One of the most exciting plays of the 2024 football season was Tennessee Titans' rookie defensive lineman T'Vondre Sweat's fumble recovery and resulting "Angry Run." The 366-lb. stud showed off improbable speed and a stiff arm. There was no other real contender for the Week 15 Angry Runs award handed out by NFL Network's Kyle Brandt.
Madden 25 honored it with a card in its Angry Runs program in Ultimate Team, and that was fine. But Madden isn't letting it go. Now there's a 99 overall Sweat card that has zero basis in reality. A nearly 400-lb running back with a spin move like Barry Sanders is game-breaking, as evidenced by a price of over 3 million coins currently.
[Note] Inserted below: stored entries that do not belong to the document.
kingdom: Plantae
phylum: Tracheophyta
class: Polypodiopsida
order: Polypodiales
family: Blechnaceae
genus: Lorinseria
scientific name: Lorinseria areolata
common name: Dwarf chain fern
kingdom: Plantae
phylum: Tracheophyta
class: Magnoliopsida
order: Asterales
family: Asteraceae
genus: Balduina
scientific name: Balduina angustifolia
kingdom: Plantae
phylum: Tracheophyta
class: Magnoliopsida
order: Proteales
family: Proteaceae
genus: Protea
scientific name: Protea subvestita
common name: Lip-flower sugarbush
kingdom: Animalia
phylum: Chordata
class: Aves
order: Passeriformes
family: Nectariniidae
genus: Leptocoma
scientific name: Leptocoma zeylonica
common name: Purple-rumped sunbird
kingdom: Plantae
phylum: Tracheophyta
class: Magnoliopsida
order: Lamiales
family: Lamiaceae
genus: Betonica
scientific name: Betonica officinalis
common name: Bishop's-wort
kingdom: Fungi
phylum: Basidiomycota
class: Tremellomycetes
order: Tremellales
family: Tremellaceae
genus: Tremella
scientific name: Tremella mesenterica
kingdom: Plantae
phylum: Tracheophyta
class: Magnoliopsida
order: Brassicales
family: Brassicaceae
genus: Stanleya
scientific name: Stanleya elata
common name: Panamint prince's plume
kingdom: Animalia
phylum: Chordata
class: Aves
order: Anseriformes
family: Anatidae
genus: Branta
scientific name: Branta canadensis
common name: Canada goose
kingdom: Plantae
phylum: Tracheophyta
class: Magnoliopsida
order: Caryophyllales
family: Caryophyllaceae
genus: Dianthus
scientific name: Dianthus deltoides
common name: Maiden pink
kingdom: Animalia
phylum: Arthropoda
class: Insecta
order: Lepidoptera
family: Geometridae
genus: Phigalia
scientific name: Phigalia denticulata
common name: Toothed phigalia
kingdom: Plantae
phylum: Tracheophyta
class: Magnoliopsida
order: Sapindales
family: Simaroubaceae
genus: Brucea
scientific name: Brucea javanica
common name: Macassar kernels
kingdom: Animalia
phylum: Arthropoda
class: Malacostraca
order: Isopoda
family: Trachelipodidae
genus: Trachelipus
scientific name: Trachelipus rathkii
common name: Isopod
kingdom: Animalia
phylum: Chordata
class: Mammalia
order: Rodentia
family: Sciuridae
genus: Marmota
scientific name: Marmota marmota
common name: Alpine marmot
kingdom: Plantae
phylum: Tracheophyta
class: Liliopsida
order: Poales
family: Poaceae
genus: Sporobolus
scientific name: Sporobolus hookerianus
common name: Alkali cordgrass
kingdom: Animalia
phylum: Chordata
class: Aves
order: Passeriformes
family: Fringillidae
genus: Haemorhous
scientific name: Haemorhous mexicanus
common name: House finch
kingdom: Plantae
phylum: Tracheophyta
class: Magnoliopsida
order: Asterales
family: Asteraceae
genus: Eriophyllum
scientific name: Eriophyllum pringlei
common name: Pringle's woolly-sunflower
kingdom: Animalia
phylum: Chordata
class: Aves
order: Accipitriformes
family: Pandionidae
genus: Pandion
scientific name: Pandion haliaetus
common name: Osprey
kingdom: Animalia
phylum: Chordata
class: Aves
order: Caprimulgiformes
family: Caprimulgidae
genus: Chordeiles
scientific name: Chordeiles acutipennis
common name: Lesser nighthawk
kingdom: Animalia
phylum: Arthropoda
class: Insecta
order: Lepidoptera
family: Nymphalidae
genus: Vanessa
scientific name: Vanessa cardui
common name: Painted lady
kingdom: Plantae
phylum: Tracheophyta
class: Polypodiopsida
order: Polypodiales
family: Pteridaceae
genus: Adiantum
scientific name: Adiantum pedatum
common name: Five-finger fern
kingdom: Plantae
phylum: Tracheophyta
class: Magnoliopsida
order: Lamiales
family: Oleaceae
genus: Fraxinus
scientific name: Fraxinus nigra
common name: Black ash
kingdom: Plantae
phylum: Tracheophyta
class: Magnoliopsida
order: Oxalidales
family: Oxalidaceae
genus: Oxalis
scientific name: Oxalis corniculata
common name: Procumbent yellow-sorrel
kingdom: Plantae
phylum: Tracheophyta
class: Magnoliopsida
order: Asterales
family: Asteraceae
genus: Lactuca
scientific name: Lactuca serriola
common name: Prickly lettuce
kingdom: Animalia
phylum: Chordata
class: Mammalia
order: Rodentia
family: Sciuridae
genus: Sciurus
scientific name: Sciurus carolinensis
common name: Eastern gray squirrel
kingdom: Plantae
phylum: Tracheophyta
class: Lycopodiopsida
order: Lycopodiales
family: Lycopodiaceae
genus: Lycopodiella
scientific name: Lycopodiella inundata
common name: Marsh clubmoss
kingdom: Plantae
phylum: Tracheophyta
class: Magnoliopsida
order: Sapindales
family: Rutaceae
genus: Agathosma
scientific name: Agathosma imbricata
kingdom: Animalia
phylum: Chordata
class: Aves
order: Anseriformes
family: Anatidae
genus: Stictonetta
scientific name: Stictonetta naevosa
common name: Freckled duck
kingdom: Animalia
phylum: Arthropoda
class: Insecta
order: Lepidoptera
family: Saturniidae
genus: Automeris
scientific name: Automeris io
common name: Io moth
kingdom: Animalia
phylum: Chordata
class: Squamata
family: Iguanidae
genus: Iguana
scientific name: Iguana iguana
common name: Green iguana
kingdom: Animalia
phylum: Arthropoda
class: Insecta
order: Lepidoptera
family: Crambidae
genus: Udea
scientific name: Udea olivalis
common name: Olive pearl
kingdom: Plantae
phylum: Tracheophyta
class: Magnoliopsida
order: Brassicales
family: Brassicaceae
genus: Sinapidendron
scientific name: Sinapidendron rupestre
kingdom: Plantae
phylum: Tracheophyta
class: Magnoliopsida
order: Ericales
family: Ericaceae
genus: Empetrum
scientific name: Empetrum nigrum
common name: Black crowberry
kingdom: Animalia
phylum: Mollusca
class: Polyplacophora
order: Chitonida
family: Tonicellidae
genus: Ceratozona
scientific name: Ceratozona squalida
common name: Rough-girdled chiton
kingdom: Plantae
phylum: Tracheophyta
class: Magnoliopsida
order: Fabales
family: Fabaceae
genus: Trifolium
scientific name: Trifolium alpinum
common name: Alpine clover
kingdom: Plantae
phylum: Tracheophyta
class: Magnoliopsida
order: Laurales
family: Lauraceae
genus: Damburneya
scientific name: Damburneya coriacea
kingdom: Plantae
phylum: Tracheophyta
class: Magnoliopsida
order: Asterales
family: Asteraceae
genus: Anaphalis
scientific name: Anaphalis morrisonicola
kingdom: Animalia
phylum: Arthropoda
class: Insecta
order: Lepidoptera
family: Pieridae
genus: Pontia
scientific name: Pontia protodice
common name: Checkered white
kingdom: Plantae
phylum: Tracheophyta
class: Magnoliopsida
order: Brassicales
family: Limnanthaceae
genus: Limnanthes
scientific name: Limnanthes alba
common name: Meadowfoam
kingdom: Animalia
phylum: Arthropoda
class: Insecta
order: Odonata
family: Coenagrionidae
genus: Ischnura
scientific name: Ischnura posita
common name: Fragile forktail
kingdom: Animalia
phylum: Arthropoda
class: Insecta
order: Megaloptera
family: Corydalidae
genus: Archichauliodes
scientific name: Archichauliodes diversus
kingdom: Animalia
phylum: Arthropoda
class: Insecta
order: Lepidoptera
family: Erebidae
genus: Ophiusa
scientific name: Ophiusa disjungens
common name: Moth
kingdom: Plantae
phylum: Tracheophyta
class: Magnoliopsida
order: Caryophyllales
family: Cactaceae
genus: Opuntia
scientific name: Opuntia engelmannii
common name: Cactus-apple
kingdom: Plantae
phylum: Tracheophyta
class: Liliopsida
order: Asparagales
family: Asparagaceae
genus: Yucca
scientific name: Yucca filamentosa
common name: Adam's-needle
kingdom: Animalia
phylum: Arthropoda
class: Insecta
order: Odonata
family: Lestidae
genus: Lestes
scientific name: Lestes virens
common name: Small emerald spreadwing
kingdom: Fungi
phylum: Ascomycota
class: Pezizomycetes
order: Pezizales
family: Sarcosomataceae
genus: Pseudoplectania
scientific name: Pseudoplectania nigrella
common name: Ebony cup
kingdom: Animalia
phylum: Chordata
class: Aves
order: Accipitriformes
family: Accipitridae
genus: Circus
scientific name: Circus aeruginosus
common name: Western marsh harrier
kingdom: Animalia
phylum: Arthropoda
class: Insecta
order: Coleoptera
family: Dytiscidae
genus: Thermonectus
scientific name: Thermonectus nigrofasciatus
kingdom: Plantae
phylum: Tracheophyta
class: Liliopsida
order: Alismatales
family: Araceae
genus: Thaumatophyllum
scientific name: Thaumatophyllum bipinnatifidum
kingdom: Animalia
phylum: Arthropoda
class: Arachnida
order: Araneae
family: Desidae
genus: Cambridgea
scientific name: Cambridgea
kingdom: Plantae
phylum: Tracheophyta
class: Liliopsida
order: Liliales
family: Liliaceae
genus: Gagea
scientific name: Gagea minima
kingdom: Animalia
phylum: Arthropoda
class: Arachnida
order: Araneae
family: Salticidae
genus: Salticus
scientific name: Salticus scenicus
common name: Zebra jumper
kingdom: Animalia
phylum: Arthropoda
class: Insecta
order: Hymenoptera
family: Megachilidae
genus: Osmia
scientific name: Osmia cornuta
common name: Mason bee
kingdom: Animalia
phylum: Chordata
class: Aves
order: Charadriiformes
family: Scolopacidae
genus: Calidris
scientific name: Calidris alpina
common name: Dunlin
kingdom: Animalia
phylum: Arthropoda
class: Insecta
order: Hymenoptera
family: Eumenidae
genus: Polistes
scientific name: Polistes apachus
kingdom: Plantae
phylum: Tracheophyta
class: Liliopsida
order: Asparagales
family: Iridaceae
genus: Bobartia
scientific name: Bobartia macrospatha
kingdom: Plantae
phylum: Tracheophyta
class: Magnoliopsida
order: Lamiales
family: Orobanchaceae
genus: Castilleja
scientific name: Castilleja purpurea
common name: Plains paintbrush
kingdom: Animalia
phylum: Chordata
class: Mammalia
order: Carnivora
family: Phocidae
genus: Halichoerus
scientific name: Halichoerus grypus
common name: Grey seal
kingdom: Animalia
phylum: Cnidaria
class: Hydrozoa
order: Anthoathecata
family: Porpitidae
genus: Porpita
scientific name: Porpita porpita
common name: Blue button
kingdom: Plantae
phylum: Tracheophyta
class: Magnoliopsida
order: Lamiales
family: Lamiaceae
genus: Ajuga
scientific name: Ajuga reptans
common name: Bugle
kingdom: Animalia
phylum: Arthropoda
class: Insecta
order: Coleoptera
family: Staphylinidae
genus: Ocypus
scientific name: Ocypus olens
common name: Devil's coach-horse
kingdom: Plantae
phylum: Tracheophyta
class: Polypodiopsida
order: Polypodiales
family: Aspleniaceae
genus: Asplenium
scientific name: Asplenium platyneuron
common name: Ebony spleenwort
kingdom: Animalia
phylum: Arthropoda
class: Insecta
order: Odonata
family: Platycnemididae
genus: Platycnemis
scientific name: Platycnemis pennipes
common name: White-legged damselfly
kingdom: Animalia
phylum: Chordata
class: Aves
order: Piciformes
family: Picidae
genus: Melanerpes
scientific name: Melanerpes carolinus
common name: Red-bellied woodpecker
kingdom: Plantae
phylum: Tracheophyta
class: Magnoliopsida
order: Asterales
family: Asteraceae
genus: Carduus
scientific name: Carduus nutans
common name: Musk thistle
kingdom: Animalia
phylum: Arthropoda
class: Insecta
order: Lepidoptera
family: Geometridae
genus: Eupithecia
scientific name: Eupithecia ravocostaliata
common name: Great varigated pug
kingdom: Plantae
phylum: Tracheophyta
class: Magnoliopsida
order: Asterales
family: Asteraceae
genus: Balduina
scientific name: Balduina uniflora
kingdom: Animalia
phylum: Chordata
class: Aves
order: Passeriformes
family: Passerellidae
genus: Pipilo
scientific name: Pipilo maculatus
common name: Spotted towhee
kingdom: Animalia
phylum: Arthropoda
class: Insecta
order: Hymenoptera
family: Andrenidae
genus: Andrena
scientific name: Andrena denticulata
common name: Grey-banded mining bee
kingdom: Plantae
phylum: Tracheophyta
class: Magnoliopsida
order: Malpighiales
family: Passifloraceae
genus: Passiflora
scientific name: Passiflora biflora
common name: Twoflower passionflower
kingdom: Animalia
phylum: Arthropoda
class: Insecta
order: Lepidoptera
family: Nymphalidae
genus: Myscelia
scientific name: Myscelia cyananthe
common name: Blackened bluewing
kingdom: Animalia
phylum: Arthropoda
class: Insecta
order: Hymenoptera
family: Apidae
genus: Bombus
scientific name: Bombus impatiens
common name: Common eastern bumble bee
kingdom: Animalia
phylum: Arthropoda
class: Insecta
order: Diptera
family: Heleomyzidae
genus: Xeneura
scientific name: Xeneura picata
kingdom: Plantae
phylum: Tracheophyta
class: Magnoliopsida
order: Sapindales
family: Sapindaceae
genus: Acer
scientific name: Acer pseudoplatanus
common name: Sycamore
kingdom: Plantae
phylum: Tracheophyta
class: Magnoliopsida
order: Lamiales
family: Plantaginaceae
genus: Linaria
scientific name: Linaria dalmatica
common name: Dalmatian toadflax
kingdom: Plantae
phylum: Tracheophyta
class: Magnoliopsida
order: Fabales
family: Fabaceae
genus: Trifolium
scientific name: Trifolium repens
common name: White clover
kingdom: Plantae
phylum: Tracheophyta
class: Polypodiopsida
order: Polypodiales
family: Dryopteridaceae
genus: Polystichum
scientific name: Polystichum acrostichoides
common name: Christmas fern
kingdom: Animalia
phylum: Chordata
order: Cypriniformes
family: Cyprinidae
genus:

For a lot of players, this ascended meme encapsulates everything wrong with MUT. By almost April, Madden has released multiple versions of every real life football player it has the rights to. What's left? Throwing stuff at the wall, seeing what sticks, and charging the few remaining players for the privilege.
A player selling for nearly 4 million coins is the definition of pay-to-win, any way you look at it. EA can't feign ignorance at this point. They know this card is broken, and they know what the market does with broken cards. It's profit over game balance, betting that the people still playing Madden Ultimate Team in April are essentially addicts and can be treated as such.
Thank God I don’t play MUT anymore. This isn’t Madden pic.twitter.com/rvdl1qjyeU
— Drini (@Drini) March 28, 2025
"If it's in the game, it's in the game" shouldn't mean this incredible play that happened exactly one time will now happen 17 times per game with an overpowered fantasy player.